===== Dataset records =====

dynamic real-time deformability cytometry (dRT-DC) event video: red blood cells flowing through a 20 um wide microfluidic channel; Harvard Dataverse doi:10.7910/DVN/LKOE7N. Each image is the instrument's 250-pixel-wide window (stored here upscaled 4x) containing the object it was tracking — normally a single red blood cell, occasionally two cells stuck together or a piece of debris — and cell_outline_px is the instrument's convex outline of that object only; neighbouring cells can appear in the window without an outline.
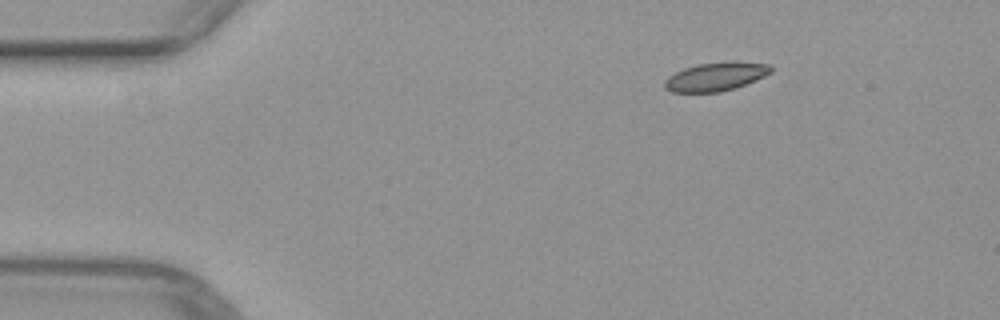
{"species": "common noctule bat (a hibernating species)", "species_latin": "Nyctalus noctula", "temperature_condition": "warm", "stored_images_in_passage": 44, "camera_frame_rate_fps": 3000, "um_per_image_px": 0.085, "animal": {"sex": "female", "body_mass_g": 29.2, "forearm_length_mm": 56.3}, "frame": {"image": 1, "passage_image": 1, "time_ms": 0.0, "image_size_px": [1000, 320], "cell_outline_px": [[772, 72], [764, 76], [744, 84], [720, 92], [672, 92], [664, 88], [664, 80], [668, 76], [684, 68], [700, 64], [768, 64], [772, 68]], "centroid_in_image_um": [60.73, 6.57], "position_along_channel_um": 24.3, "area_um2": 16.65}}
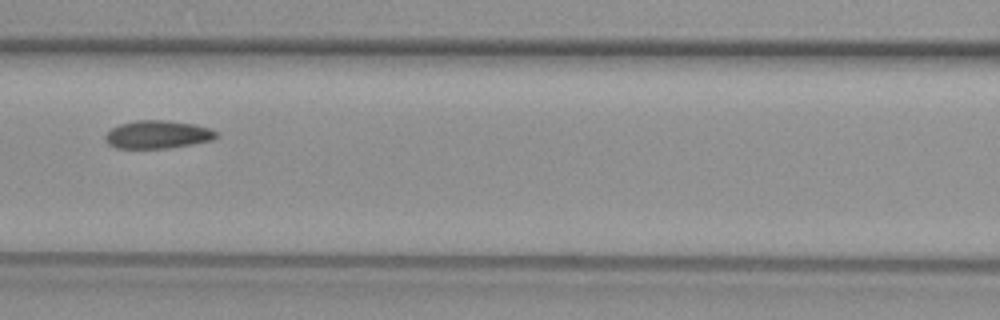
{"frame": {"image": 2, "passage_image": 16, "time_ms": 5.0, "image_size_px": [1000, 320], "cell_outline_px": [[220, 136], [216, 140], [168, 148], [116, 148], [108, 144], [104, 140], [104, 136], [112, 128], [120, 124], [136, 120], [164, 120], [196, 124], [220, 132]], "centroid_in_image_um": [13.45, 11.43], "position_along_channel_um": 153.1, "area_um2": 18.38}}
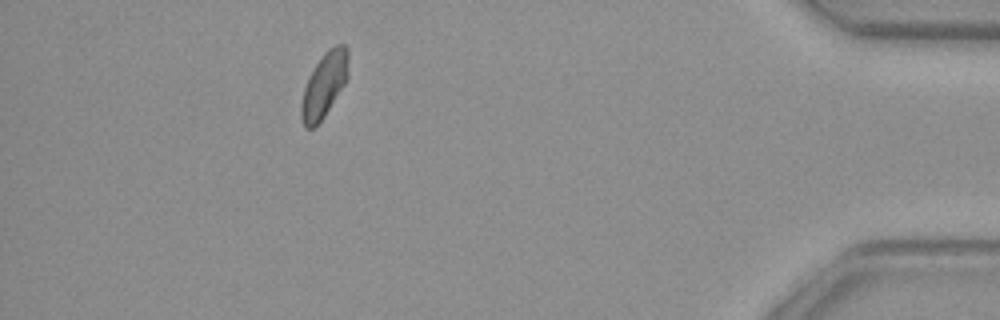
{"frame": {"image": 3, "passage_image": 39, "time_ms": 12.667, "image_size_px": [1000, 320], "cell_outline_px": [[348, 76], [344, 84], [324, 116], [312, 128], [304, 128], [300, 116], [300, 104], [304, 88], [316, 64], [324, 52], [328, 48], [336, 44], [344, 44], [348, 48]], "centroid_in_image_um": [27.55, 7.2], "position_along_channel_um": 407.6, "area_um2": 17.57}}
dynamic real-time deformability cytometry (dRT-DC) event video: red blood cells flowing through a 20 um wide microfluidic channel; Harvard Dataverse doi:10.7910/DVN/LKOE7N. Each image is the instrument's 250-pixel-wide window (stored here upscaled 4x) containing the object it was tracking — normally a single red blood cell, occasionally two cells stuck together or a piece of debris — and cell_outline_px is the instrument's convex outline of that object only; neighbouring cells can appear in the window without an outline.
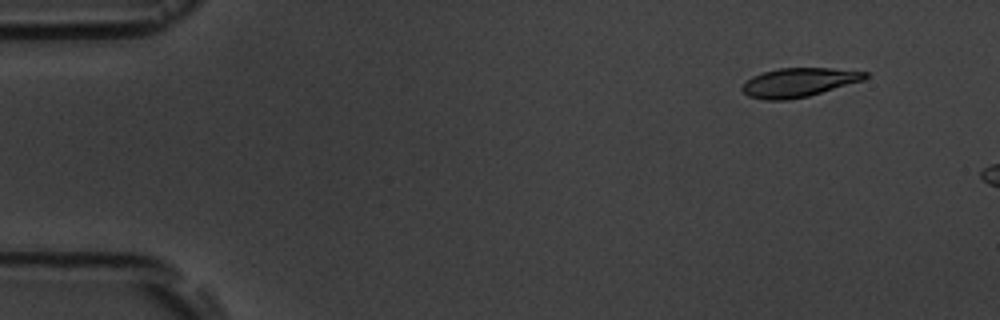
{"species": "common noctule bat (a hibernating species)", "species_latin": "Nyctalus noctula", "temperature_condition": "room temperature", "stored_images_in_passage": 4, "camera_frame_rate_fps": 3000, "um_per_image_px": 0.085, "animal": {"sex": "male", "body_mass_g": 19.5, "forearm_length_mm": 54.6}, "frame": {"image": 1, "passage_image": 2, "time_ms": 1.333, "image_size_px": [1000, 320], "cell_outline_px": [[868, 76], [864, 80], [808, 96], [788, 100], [764, 100], [748, 96], [740, 88], [752, 76], [764, 72], [780, 68], [832, 68], [868, 72]], "centroid_in_image_um": [67.9, 7.01], "position_along_channel_um": 17.1, "area_um2": 20.63}}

=====

#### [What you need to do]
Take the data above and repeat it exactly, leaving each picture out.

#### [Written solution]
dynamic real-time deformability cytometry (dRT-DC) event video: red blood cells flowing through a 20 um wide microfluidic channel; Harvard Dataverse doi:10.7910/DVN/LKOE7N. Each image is the instrument's 250-pixel-wide window (stored here upscaled 4x) containing the object it was tracking — normally a single red blood cell, occasionally two cells stuck together or a piece of debris — and cell_outline_px is the instrument's convex outline of that object only; neighbouring cells can appear in the window without an outline.
{"species": "common noctule bat (a hibernating species)", "species_latin": "Nyctalus noctula", "temperature_condition": "warm", "stored_images_in_passage": 44, "camera_frame_rate_fps": 3000, "um_per_image_px": 0.085, "animal": {"sex": "female", "body_mass_g": 29.2, "forearm_length_mm": 56.3}, "frame": {"image": 1, "passage_image": 1, "time_ms": 0.0, "image_size_px": [1000, 320], "cell_outline_px": [[772, 72], [764, 76], [744, 84], [720, 92], [672, 92], [664, 88], [664, 80], [668, 76], [684, 68], [700, 64], [768, 64], [772, 68]], "centroid_in_image_um": [60.73, 6.57], "position_along_channel_um": 24.3, "area_um2": 16.65}}
{"frame": {"image": 2, "passage_image": 16, "time_ms": 5.0, "image_size_px": [1000, 320], "cell_outline_px": [[220, 136], [216, 140], [168, 148], [116, 148], [108, 144], [104, 140], [104, 136], [112, 128], [120, 124], [136, 120], [164, 120], [196, 124], [220, 132]], "centroid_in_image_um": [13.45, 11.43], "position_along_channel_um": 153.1, "area_um2": 18.38}}
{"frame": {"image": 3, "passage_image": 39, "time_ms": 12.667, "image_size_px": [1000, 320], "cell_outline_px": [[348, 76], [344, 84], [324, 116], [312, 128], [304, 128], [300, 116], [300, 104], [304, 88], [316, 64], [324, 52], [328, 48], [336, 44], [344, 44], [348, 48]], "centroid_in_image_um": [27.55, 7.2], "position_along_channel_um": 407.6, "area_um2": 17.57}}
dynamic real-time deformability cytometry (dRT-DC) event video: red blood cells flowing through a 20 um wide microfluidic channel; Harvard Dataverse doi:10.7910/DVN/LKOE7N. Each image is the instrument's 250-pixel-wide window (stored here upscaled 4x) containing the object it was tracking — normally a single red blood cell, occasionally two cells stuck together or a piece of debris — and cell_outline_px is the instrument's convex outline of that object only; neighbouring cells can appear in the window without an outline.
{"species": "common noctule bat (a hibernating species)", "species_latin": "Nyctalus noctula", "temperature_condition": "room temperature", "stored_images_in_passage": 4, "camera_frame_rate_fps": 3000, "um_per_image_px": 0.085, "animal": {"sex": "male", "body_mass_g": 19.5, "forearm_length_mm": 54.6}, "frame": {"image": 1, "passage_image": 2, "time_ms": 1.333, "image_size_px": [1000, 320], "cell_outline_px": [[868, 76], [864, 80], [808, 96], [788, 100], [764, 100], [748, 96], [740, 88], [752, 76], [764, 72], [780, 68], [832, 68], [868, 72]], "centroid_in_image_um": [67.9, 7.01], "position_along_channel_um": 17.1, "area_um2": 20.63}}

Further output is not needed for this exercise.